DTM

Robert Wickens: Würde gern Alex Zanardis DTM-BMW testen

Robert Wickens sucht nach seinem schweren IndyCar-Unfall nach Möglichkeiten, in den Rennsport zurückzukehren. Spezielle Technik von BMW könnte helfen.
von Robert Seiwert

Motorsport-Magazin.com - Kehrt Robert Wickens noch einmal in einen DTM-Rennwagen zurück? Der Kanadier, der 2018 beim IndyCar-Rennen in Pocono einen schweren Unfall und daraus resultierend eine Rückenmarksverletzung erlitt, könnte sich das Comeback in einem speziellen Boliden vorstellen: Dem umgebauten BMW M4, mit dem Alex Zanardi 2019 einen DTM-Gaststart in Misano absolvierte und dessen Technik auch im neuen Turbo-M4 beim Dream Race in Fuji zum Einsatz kam.

Der Autobauer aus München gilt seit Zanardis vielbeachteten Renneinsätzen sowohl in der DTM als auch beim 24-Stunden-Rennen von Daytona 2019 als Spezialist für den Umbau von Rennwagen auf spezielle Bedürfnisse. Das belegte der beinamputierte Publikumsliebling Zanardi mehrfach in den vergangenen Jahren, als er BMW-Autos komplett mit seinen Händen steuern konnte.

"Mein nächster Schritt ist die Rückkehr ins Rennauto", wird Wickens von Autosport zitiert. "Nichts würde mir mehr gefallen, als Jens Marquardt bei BMW zu fragen, ob er mich in das DTM-Auto reinlässt, das Alex Zanardi gefahren ist, oder den GTLM M8, mit dem er in Daytona angetreten ist. Einfach, um zu sehen, wie unterschiedliche Handsysteme aussehen."

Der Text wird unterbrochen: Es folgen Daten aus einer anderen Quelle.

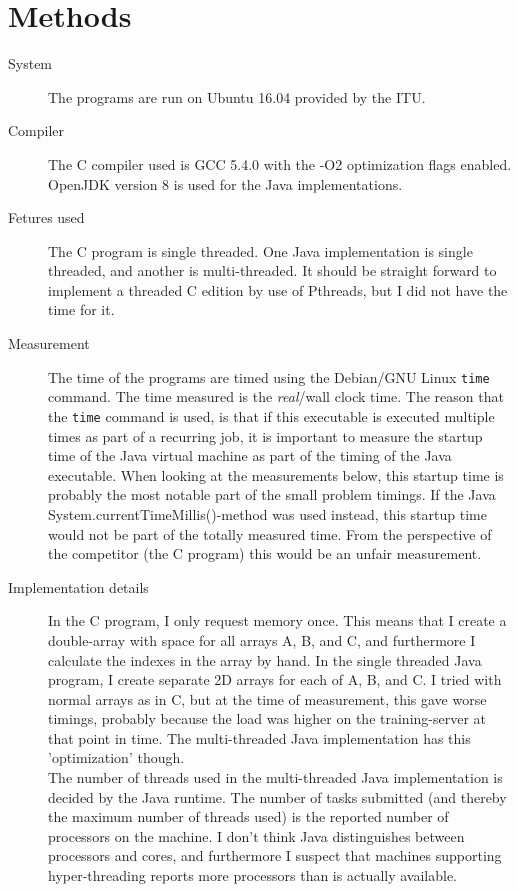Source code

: \documentclass{article}
\begin{document}
	\section{Methods}
	\begin{description}
		\item[System] The programs are run on Ubuntu 16.04 provided by the ITU.
		\item[Compiler] The C compiler used is GCC 5.4.0 with the -O2 optimization flags enabled. OpenJDK version 8 is used for the Java implementations.
		\item[Fetures used] The C program is single threaded. One Java implementation is single threaded, and another is multi-threaded. It should be straight forward to implement a threaded C edition by use of Pthreads, but I did not have the time for it.
		\item[Measurement] The time of the programs are timed using the Debian/GNU Linux \texttt{time} command. The time measured is the \textit{real}/wall clock time.
		The reason that the \texttt{time} command is used, is that if this executable is executed multiple times as part of a recurring job, it is important to measure the startup time of the Java virtual machine as part of the timing of the Java executable. When looking at the measurements below, this startup time is probably the most notable part of the small problem timings.
		If the Java System.currentTimeMillis()-method was used instead, this startup time would not be part of the totally measured time. From the perspective of the competitor (the C program) this would be an unfair measurement.
		\item[Implementation details] In the C program, I only request memory once. This means that I create a double-array with space for all arrays A, B, and C, and furthermore I calculate the indexes in the array by hand. In the single threaded Java program, I create separate 2D arrays for each of A, B, and C. I tried with normal arrays as in C, but at the time of measurement, this gave worse timings, probably because the load was higher on the training-server at that point in time. The multi-threaded Java implementation has this 'optimization' though.\\
		The number of threads used in the multi-threaded Java implementation is decided by the Java runtime. The number of tasks submitted (and thereby the maximum number of threads used) is the reported number of processors on the machine. I don't think Java distinguishes between processors and cores, and furthermore I suspect that machines supporting hyper-threading reports more processors than is actually available.
	\end{description}
\end{document}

Robert Wickens' schwerer Unfall 2018 in Pocono - Foto: LAT Images

Wickens saß nach dem schweren Unfall während seines IndyCar-Debütjahres eine Weile im Rollstuhl, querschnittsgelähmt ist der Kanadier allerdings nicht. Seit geraumer Zeit befindet er sich in Reha und lässt die Fans via sozialer Medien an seinem Heilungsprozess teilnehmen. Zuletzt konnte Wickens aus eigener Kraft aus dem Rollstuhl aufstehen und sogar kleine Schritte auf dem Laufband machen.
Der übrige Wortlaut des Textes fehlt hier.